Inoltre, secondo Chirinos, “le terapie alternative, come ad esempio la danzaterapia, permettono ai partecipanti di gestire le proprie emozioni da una prospettiva che non sia necessariamente la parola, diventando così forme di canalizzazione ed espressione alternative alla seduta terapeutica tradizionale”. Queste attività, così come la formazione professionale, permettono di fare terapia orientata all'occupazione, generando uno spazio di svago in cui non si affronta necessariamente la situazione traumatica vissuta, permettendo di tracciare un piano di vita libero dalla violenza.
Nata e cresciuta dalla nonna in campagna a Sucre, in Bolivia, Cristina Jamires è madre di sei figli. Racconta che migrando in città ha sofferto e ha avuto difficoltà di inserimento. “Non riuscivo a comunicare e tutto era nuovo”, ricorda. Per mantenere la famiglia, ha lavorato lavando panni, vendendo bibite e verdure. Attraverso la Fundación Levántate Mujer, Cristina non solo ha imparato a comunicare ma ha anche padroneggiato le tecniche di cucito e tessitura.

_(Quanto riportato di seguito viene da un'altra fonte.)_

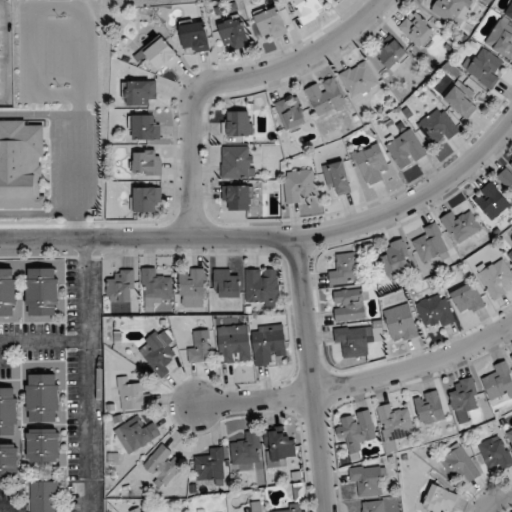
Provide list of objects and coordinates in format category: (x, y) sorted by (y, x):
building: (336, 1)
building: (452, 8)
building: (307, 9)
building: (509, 10)
building: (269, 24)
building: (416, 28)
building: (233, 34)
building: (194, 37)
building: (501, 39)
building: (388, 52)
building: (160, 55)
building: (484, 67)
road: (228, 80)
building: (358, 81)
building: (139, 92)
building: (324, 98)
building: (460, 100)
building: (290, 114)
building: (236, 123)
building: (438, 126)
building: (145, 127)
building: (405, 149)
building: (146, 162)
building: (236, 162)
building: (21, 164)
building: (370, 164)
building: (506, 177)
building: (337, 178)
building: (298, 185)
building: (236, 197)
building: (146, 199)
building: (490, 201)
building: (459, 225)
road: (275, 238)
building: (430, 243)
building: (510, 253)
building: (395, 259)
building: (344, 269)
building: (495, 278)
building: (225, 284)
building: (261, 285)
building: (120, 287)
building: (191, 288)
building: (155, 289)
building: (41, 291)
building: (7, 292)
building: (466, 299)
building: (351, 303)
building: (434, 312)
building: (400, 323)
building: (352, 340)
road: (23, 342)
building: (234, 343)
building: (267, 343)
building: (199, 347)
building: (157, 349)
building: (511, 357)
road: (86, 375)
road: (311, 375)
road: (359, 382)
building: (497, 383)
building: (131, 394)
building: (464, 397)
building: (42, 398)
building: (429, 408)
building: (8, 411)
building: (393, 426)
building: (355, 429)
building: (136, 434)
building: (510, 435)
building: (42, 446)
building: (277, 447)
building: (246, 449)
building: (495, 452)
building: (8, 460)
building: (461, 463)
building: (210, 465)
building: (368, 481)
building: (42, 496)
building: (439, 499)
road: (499, 501)
building: (257, 506)
building: (373, 506)
road: (3, 507)
building: (290, 508)
building: (145, 510)
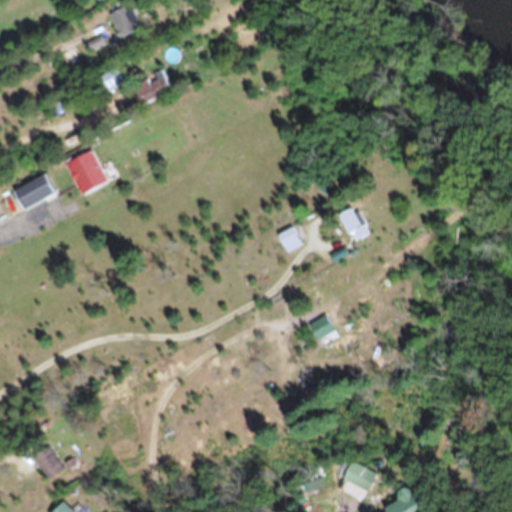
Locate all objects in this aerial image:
road: (14, 7)
building: (122, 29)
road: (28, 47)
building: (150, 94)
road: (58, 138)
building: (84, 180)
building: (32, 199)
road: (22, 219)
building: (354, 230)
building: (290, 246)
road: (159, 331)
road: (169, 379)
road: (12, 470)
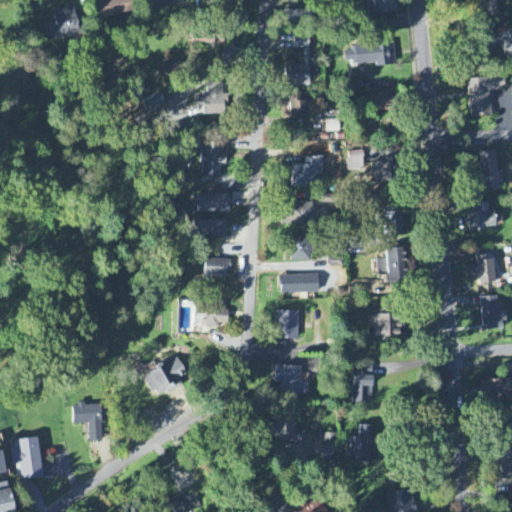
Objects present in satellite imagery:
building: (167, 3)
building: (382, 7)
building: (113, 8)
building: (489, 8)
building: (298, 17)
building: (62, 25)
building: (208, 37)
building: (494, 46)
building: (369, 56)
building: (299, 65)
building: (482, 96)
building: (212, 101)
building: (152, 102)
building: (295, 105)
building: (377, 105)
road: (470, 137)
building: (210, 159)
building: (354, 160)
building: (487, 172)
building: (383, 173)
building: (306, 174)
building: (211, 204)
building: (296, 214)
building: (480, 218)
building: (207, 230)
building: (299, 251)
road: (442, 255)
building: (392, 266)
building: (215, 269)
building: (483, 272)
building: (298, 285)
road: (253, 304)
building: (491, 315)
building: (215, 319)
building: (385, 325)
building: (287, 326)
road: (482, 351)
building: (164, 379)
building: (289, 381)
building: (361, 383)
building: (496, 390)
building: (88, 420)
building: (285, 431)
building: (361, 445)
building: (324, 446)
building: (27, 459)
building: (502, 464)
building: (4, 494)
building: (398, 502)
building: (183, 506)
building: (313, 507)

Cile: Regolarizzazione di bambini e adolescenti migranti in età scolare
La pratica dell’Accompagnamento Pastorale dell'Istituto Cattolico Cileno di Migrazione (INCAMI), Regione Metropolitana del Cile, consiste in una pastorale giuridica che combina consulenza legale e sostegno umanitario per formare padri, madri o tutori di bambini e adolescenti migranti in situazione irregolare. Lo scopo è garantire la regolarizzazione dei minori mediante l'ottenimento della carta d'identità cilena per assicurare l'accesso a diritti e benefici sociali (come borse di studio), promuovere l'integrazione, rompere i cicli di vulnerabilità familiare oltre a offrire protezione contro possibili deportazioni.
Per il Direttore Esecutivo dell'INCAMI, Luiz Carlos Do Arte, il fattore più incisivo è l'ottenimento del documento d'identità del bambino, non per il semplice fatto di averlo, ma perché questo permette l'accesso a diritti fondamentali come la residenza permanente ed elimina la limitazione ad altri: istruzione, salute, previdenza sociale. “Allo stesso tempo – afferma – permette alla famiglia di avere legami che in futuro possono facilitare la regolarizzazione e l'accesso ai diritti della famiglia stessa”.